**Records for this exercise**
###

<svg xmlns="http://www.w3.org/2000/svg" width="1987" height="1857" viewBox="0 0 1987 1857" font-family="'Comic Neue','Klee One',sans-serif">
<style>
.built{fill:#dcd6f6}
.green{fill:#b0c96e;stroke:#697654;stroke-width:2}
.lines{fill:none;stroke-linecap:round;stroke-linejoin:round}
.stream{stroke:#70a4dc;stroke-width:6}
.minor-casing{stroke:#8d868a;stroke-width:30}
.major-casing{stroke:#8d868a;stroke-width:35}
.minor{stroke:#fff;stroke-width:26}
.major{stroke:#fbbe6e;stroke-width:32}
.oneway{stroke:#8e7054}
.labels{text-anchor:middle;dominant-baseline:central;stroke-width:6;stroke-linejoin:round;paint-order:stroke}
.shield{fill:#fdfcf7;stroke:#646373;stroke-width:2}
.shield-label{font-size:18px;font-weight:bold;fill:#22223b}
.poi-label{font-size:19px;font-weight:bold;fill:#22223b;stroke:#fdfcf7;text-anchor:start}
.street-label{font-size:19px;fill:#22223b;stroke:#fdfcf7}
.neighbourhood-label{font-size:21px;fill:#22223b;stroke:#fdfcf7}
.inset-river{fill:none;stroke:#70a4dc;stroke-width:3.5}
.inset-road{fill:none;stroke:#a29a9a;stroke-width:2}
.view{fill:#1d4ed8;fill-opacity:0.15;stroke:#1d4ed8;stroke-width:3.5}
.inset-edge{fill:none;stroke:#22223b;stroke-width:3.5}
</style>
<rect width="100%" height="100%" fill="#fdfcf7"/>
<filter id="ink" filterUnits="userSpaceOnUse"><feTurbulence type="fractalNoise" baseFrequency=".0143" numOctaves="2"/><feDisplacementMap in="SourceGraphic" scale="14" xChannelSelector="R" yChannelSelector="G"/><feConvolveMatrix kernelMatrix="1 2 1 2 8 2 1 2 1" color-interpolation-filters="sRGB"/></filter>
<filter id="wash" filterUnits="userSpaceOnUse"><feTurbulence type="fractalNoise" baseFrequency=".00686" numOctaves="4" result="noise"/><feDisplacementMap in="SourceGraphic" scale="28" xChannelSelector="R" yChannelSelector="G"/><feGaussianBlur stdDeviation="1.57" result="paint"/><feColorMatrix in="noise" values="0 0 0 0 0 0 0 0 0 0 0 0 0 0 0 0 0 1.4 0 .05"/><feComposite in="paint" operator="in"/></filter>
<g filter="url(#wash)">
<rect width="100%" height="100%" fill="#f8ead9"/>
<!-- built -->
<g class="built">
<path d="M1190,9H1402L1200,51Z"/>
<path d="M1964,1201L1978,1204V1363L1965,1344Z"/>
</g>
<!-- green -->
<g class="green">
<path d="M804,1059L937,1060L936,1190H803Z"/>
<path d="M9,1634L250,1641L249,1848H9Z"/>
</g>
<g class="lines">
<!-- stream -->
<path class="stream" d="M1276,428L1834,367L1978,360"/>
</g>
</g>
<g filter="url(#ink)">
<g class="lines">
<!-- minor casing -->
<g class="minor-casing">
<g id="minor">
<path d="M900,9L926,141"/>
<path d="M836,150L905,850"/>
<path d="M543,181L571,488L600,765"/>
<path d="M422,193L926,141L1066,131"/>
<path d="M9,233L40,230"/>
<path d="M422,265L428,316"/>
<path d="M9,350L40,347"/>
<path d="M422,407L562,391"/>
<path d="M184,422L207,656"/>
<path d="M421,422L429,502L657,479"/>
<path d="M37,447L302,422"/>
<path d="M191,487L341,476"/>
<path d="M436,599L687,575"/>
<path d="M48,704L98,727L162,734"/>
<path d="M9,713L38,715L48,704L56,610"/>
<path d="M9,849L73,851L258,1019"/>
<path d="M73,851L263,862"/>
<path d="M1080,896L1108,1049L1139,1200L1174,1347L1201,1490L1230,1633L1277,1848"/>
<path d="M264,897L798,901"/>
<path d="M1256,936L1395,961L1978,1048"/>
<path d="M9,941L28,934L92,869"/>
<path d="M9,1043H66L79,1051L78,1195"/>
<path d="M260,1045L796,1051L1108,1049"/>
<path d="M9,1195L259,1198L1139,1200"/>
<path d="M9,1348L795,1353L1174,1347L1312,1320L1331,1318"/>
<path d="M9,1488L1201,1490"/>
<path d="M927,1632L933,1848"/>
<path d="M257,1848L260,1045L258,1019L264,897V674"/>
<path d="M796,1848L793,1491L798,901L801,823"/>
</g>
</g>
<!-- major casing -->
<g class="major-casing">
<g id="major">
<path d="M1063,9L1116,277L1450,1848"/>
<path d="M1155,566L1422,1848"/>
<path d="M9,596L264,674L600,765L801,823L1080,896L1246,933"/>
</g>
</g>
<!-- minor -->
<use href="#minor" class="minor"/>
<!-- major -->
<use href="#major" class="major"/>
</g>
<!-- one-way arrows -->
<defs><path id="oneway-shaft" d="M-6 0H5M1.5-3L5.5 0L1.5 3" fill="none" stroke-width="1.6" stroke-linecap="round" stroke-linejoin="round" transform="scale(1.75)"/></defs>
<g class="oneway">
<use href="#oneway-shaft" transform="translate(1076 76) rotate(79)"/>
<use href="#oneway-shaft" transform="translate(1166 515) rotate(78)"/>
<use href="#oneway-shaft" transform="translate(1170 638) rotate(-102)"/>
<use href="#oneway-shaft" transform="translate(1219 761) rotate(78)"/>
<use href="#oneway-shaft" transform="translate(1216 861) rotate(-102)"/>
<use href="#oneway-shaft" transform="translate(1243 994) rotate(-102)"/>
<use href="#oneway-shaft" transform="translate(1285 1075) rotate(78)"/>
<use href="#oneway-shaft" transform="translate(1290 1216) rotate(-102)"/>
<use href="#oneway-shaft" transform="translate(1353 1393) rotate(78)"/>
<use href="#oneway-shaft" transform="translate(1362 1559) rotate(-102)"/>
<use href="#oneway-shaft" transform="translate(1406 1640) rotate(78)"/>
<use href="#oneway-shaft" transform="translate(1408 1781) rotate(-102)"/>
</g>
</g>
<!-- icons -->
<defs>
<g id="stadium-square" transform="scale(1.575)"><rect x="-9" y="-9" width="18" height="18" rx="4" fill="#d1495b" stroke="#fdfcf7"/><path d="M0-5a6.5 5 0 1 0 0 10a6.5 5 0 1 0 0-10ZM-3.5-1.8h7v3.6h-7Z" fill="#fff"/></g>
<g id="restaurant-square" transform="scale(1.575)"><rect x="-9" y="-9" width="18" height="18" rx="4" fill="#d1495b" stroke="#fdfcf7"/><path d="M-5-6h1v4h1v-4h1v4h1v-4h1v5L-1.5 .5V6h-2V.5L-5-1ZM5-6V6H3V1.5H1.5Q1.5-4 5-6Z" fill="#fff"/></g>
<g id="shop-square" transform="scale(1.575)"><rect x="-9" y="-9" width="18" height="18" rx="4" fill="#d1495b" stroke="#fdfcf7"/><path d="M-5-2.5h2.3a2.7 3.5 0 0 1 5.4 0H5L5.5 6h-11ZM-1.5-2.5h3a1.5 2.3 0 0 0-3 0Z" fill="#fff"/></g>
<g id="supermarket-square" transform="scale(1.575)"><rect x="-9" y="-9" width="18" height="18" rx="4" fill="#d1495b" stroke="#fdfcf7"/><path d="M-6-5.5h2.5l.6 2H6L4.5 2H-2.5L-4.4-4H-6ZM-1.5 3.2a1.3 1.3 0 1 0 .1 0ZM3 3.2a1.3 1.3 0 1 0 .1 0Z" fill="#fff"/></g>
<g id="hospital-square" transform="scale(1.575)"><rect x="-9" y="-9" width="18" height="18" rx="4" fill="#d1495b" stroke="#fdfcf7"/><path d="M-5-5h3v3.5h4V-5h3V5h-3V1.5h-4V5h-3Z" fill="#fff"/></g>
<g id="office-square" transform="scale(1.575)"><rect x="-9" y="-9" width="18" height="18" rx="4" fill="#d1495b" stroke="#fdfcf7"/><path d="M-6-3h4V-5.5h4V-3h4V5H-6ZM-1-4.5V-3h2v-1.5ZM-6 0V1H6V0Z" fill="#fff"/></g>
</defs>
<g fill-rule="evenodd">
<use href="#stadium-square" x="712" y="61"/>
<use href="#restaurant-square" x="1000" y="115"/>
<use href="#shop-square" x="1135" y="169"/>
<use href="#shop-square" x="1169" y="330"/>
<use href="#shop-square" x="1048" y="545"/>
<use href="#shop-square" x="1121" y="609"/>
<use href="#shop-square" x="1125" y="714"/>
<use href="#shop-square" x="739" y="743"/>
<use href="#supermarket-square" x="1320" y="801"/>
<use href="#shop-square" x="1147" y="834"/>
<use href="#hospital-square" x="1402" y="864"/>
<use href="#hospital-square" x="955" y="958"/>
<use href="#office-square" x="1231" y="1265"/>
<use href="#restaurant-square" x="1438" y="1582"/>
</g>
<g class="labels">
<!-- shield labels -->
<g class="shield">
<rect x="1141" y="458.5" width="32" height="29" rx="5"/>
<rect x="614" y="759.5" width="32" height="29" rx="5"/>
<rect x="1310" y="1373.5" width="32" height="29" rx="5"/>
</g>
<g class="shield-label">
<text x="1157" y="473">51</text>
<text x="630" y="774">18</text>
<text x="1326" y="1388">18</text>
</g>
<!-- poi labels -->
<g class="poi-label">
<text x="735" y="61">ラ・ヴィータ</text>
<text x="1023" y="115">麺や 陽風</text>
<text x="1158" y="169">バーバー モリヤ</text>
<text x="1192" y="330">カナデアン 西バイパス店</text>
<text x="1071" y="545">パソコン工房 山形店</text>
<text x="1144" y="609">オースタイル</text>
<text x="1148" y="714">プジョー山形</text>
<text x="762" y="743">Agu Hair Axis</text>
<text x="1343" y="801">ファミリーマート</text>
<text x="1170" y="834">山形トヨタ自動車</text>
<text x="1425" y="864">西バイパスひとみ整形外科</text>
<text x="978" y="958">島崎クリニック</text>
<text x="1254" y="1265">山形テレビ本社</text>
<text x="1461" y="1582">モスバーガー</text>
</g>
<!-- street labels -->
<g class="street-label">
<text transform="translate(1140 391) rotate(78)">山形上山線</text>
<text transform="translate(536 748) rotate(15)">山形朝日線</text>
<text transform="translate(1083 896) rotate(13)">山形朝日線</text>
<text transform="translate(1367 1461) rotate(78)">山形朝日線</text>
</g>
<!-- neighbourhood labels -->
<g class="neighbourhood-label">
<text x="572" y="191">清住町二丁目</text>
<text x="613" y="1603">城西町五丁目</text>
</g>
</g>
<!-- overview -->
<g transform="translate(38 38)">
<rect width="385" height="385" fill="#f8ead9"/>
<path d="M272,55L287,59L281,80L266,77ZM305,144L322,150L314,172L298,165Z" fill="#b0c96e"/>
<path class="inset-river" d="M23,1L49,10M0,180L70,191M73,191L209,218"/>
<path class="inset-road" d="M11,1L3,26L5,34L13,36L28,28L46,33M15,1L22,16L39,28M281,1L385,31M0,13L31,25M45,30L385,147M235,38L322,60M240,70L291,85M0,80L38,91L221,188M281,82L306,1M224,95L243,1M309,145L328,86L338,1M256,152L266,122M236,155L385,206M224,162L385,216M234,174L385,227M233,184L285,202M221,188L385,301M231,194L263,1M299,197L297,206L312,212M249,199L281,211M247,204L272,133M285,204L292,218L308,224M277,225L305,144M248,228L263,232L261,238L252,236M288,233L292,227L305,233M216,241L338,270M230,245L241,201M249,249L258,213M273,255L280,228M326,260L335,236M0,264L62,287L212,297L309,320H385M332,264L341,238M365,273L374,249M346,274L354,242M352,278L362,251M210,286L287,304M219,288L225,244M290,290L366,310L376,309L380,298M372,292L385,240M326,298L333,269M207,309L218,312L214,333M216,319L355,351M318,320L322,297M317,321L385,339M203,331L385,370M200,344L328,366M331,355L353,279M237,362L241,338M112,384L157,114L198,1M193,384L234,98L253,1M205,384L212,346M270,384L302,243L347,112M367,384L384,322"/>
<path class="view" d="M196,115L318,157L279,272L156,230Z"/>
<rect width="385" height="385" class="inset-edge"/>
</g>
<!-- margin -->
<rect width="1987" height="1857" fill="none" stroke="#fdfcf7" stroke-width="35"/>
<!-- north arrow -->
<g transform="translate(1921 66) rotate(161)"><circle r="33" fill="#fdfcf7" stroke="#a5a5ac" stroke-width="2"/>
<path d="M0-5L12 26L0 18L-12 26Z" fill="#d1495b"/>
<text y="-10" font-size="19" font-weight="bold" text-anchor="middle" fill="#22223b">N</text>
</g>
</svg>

###

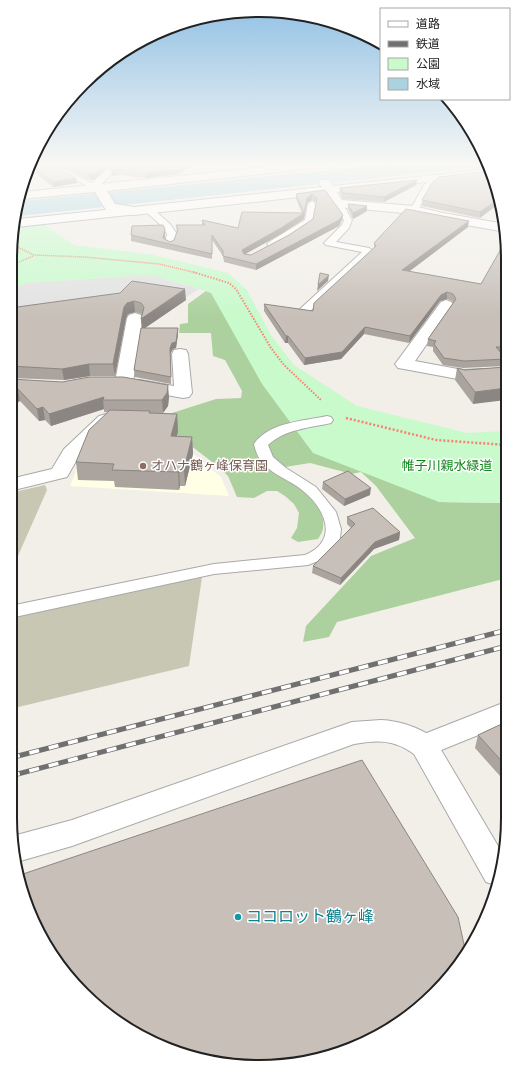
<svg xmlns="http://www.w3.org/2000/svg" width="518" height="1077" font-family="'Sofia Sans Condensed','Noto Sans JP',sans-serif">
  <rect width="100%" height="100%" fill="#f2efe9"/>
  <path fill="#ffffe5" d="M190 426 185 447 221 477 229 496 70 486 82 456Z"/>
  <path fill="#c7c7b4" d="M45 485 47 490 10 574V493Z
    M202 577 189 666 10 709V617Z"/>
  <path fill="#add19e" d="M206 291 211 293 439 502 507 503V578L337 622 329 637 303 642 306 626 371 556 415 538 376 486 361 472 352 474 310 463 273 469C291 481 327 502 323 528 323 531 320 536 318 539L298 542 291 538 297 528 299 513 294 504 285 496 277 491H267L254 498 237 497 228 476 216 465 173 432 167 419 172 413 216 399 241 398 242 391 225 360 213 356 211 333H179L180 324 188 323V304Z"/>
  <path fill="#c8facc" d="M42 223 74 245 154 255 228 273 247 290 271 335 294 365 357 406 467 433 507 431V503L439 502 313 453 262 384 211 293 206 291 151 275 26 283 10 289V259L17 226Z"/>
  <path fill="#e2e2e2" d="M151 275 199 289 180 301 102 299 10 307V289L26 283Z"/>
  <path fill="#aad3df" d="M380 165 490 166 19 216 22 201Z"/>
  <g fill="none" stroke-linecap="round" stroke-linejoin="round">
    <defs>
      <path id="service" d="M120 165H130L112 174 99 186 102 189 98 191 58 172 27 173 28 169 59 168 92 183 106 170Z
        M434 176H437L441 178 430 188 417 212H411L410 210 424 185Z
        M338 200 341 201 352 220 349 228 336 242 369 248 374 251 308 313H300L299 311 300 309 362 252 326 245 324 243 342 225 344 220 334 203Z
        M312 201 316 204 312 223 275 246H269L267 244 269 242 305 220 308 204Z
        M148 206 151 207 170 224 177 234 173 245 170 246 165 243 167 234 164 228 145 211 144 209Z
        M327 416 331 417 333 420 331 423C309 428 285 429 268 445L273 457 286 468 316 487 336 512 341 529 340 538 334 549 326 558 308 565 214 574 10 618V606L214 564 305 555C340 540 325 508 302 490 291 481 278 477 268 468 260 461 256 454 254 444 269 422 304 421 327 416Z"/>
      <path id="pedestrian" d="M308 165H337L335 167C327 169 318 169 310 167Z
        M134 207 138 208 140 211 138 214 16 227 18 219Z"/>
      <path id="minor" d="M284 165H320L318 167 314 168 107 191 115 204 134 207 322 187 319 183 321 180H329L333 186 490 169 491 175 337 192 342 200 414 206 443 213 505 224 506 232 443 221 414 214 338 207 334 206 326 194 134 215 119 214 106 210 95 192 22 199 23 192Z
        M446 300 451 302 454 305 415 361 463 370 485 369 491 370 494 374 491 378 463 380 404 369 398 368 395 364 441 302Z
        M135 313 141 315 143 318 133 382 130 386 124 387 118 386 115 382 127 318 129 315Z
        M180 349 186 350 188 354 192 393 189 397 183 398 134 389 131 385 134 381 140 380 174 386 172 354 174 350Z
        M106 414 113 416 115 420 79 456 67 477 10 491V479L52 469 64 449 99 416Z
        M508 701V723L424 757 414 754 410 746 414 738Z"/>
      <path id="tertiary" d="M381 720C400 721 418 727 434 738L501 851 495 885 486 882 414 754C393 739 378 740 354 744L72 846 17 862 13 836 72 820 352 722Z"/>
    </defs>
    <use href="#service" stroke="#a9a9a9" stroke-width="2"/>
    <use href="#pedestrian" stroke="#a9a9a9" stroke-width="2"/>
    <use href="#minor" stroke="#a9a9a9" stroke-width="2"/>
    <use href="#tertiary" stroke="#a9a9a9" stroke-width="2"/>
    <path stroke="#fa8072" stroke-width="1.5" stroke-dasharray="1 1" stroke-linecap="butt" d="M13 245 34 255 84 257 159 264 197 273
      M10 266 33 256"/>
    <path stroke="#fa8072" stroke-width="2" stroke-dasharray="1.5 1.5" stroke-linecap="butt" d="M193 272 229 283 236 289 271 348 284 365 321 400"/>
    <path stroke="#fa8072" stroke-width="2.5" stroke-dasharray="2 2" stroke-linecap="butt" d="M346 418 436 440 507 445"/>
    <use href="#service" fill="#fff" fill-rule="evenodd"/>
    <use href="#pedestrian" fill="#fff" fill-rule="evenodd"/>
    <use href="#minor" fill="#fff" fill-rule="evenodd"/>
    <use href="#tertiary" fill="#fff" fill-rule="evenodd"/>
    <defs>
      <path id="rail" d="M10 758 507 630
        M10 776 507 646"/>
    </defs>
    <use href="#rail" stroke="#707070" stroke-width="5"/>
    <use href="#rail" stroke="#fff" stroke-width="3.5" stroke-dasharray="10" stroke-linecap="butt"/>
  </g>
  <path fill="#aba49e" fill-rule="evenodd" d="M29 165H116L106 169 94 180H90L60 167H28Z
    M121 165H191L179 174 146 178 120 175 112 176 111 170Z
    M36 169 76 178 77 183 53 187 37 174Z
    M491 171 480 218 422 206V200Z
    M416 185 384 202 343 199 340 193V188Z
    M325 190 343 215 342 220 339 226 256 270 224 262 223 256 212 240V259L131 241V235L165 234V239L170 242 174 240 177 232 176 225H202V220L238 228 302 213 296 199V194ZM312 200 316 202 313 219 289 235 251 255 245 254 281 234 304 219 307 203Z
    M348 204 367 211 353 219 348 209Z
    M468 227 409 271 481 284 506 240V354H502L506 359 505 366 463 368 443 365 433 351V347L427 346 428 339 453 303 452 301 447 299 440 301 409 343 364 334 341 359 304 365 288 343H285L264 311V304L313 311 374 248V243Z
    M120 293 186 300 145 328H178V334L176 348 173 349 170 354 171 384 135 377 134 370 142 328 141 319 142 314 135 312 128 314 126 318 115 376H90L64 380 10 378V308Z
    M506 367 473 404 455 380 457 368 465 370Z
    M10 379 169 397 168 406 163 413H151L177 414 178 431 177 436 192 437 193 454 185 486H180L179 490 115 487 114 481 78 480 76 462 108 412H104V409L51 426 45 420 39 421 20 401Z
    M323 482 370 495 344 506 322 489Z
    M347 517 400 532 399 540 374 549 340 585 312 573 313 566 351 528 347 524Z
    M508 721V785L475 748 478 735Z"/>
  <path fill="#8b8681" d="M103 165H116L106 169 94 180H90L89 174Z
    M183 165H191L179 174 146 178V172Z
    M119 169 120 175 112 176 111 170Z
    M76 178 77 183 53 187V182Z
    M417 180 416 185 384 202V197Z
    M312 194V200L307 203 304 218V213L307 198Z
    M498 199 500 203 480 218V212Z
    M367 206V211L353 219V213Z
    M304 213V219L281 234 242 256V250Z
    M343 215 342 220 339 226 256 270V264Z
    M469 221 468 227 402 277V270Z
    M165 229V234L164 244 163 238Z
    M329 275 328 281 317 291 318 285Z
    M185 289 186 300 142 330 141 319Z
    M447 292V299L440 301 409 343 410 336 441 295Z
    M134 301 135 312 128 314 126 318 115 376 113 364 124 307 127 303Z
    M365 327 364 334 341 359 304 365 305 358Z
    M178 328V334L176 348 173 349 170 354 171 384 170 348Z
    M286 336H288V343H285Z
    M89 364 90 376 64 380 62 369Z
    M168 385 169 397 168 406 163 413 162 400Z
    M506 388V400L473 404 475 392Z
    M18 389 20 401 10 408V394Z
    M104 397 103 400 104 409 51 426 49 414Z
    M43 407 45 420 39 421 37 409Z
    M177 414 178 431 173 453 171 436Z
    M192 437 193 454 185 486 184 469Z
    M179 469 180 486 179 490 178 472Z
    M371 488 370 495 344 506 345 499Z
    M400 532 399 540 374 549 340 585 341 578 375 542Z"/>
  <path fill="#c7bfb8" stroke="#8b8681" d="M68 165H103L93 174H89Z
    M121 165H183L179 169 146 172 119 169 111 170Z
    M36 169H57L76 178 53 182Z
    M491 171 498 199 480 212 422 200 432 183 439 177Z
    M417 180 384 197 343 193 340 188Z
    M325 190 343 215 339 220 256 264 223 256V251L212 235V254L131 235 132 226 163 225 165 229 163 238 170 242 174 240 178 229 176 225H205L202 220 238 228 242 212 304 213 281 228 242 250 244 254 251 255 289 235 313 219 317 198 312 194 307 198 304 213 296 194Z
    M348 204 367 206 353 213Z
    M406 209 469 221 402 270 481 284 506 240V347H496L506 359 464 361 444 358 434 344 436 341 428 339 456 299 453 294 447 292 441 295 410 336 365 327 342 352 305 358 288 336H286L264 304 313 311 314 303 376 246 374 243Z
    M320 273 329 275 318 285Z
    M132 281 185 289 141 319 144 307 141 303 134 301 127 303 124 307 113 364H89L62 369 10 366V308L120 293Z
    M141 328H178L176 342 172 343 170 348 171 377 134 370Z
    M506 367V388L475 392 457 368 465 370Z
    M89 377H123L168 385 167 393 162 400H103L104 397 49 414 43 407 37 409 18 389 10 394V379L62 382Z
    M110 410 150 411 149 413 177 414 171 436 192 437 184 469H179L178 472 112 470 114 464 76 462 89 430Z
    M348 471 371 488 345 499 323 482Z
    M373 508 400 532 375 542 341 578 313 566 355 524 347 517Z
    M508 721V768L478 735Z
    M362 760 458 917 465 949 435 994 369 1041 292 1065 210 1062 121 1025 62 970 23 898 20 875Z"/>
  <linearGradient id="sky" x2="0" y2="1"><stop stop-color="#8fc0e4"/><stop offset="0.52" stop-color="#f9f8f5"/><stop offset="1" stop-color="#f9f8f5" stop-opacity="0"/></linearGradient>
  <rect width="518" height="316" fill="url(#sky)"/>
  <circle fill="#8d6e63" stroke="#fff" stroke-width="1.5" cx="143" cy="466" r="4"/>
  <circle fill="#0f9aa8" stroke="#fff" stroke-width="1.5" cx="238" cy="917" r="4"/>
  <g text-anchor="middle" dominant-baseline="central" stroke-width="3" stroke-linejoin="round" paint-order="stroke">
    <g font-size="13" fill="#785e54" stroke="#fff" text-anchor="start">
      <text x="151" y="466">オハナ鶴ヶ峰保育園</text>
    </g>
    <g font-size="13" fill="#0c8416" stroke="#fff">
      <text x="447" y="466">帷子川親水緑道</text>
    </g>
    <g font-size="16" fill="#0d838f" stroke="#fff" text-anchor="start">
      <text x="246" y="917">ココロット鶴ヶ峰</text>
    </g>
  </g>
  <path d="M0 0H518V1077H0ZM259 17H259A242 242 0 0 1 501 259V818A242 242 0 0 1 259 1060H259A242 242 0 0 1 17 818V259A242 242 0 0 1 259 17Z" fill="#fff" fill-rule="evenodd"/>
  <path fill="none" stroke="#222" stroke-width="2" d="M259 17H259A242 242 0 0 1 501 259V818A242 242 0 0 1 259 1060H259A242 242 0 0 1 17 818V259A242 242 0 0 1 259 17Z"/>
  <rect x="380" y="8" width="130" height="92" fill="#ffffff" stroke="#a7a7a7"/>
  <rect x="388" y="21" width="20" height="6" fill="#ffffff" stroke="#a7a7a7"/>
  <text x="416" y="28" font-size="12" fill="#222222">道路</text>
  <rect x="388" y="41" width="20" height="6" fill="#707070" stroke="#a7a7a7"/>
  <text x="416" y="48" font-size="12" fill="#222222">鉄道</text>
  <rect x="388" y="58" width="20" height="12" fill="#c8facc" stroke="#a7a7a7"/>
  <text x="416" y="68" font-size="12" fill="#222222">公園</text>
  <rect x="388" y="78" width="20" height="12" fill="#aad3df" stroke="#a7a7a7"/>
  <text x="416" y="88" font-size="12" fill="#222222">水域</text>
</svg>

###

Set out every line from the material that contains the string "SourceGraphic".

**Solution below**
<filter id="ink" filterUnits="userSpaceOnUse"><feTurbulence type="fractalNoise" baseFrequency=".0143" numOctaves="2"/><feDisplacementMap in="SourceGraphic" scale="14" xChannelSelector="R" yChannelSelector="G"/><feConvolveMatrix kernelMatrix="1 2 1 2 8 2 1 2 1" color-interpolation-filters="sRGB"/></filter>
<filter id="wash" filterUnits="userSpaceOnUse"><feTurbulence type="fractalNoise" baseFrequency=".00686" numOctaves="4" result="noise"/><feDisplacementMap in="SourceGraphic" scale="28" xChannelSelector="R" yChannelSelector="G"/><feGaussianBlur stdDeviation="1.57" result="paint"/><feColorMatrix in="noise" values="0 0 0 0 0 0 0 0 0 0 0 0 0 0 0 0 0 1.4 0 .05"/><feComposite in="paint" operator="in"/></filter>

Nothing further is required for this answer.